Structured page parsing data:
※
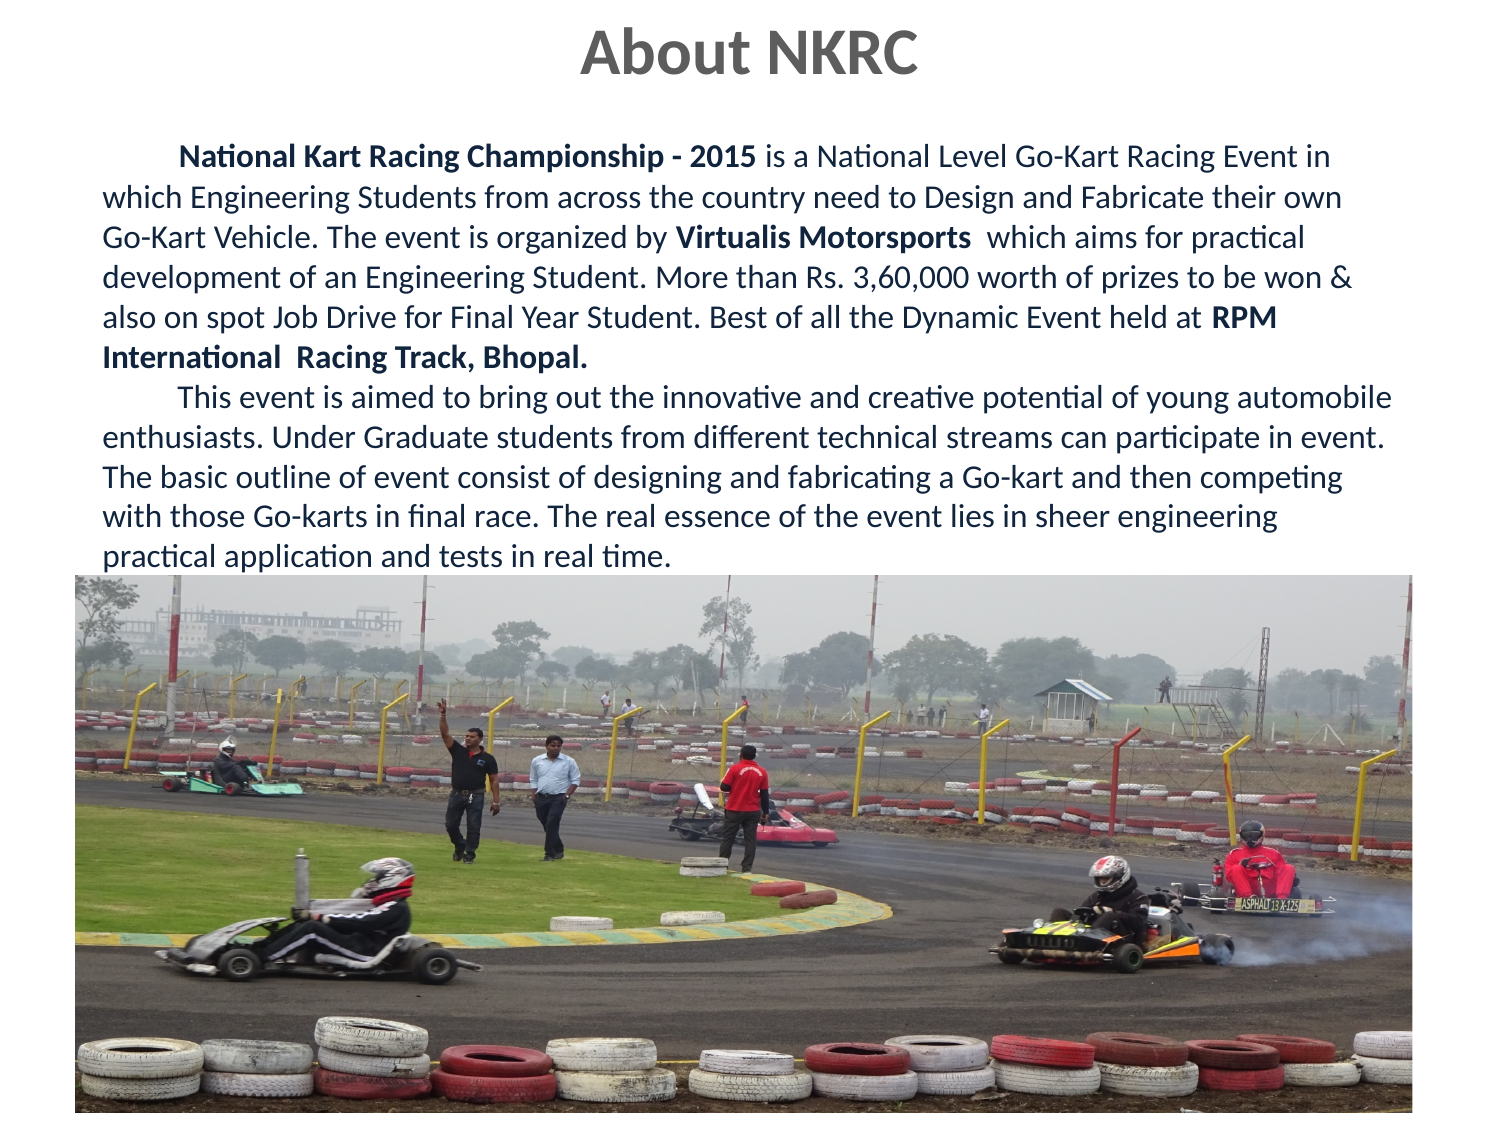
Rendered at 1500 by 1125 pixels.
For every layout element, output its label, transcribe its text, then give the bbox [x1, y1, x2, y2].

picture [74, 574, 1413, 1113]
text_box About NKRC [0, 0, 1500, 95]
text_box National Kart Racing Championship - 2015 is a National Level Go-Kart Racing Event in which Engineering Students from across the country need to Design and Fabricate their own Go-Kart Vehicle. The event is organized by Virtualis Motorsports which aims for practical development of an Engineering Student. More than Rs. 3,60,000 worth of prizes to be won & also on spot Job Drive for Final Year Student. Best of all the Dynamic Event held at RPM International Racing Track, Bhopal. This event is aimed to bring out the innovative and creative potential of young automobile enthusiasts. Under Graduate students from different technical streams can participate in event. The basic outline of event consist of designing and fabricating a Go-kart and then competing with those Go-karts in final race. The real essence of the event lies in sheer engineering practical application and tests in real time. [87, 122, 1413, 574]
※
Copy out the entries verbatim, but skip every picture.

Result for this exercise:
Rendered at 1500 by 1125 pixels.
For every layout element, output its label, transcribe its text, then give the bbox [x1, y1, x2, y2].

picture [74, 574, 1413, 1113]
text_box About NKRC [0, 0, 1500, 95]
text_box National Kart Racing Championship - 2015 is a National Level Go-Kart Racing Event in which Engineering Students from across the country need to Design and Fabricate their own Go-Kart Vehicle. The event is organized by Virtualis Motorsports which aims for practical development of an Engineering Student. More than Rs. 3,60,000 worth of prizes to be won & also on spot Job Drive for Final Year Student. Best of all the Dynamic Event held at RPM International Racing Track, Bhopal. This event is aimed to bring out the innovative and creative potential of young automobile enthusiasts. Under Graduate students from different technical streams can participate in event. The basic outline of event consist of designing and fabricating a Go-kart and then competing with those Go-karts in final race. The real essence of the event lies in sheer engineering practical application and tests in real time. [87, 122, 1413, 574]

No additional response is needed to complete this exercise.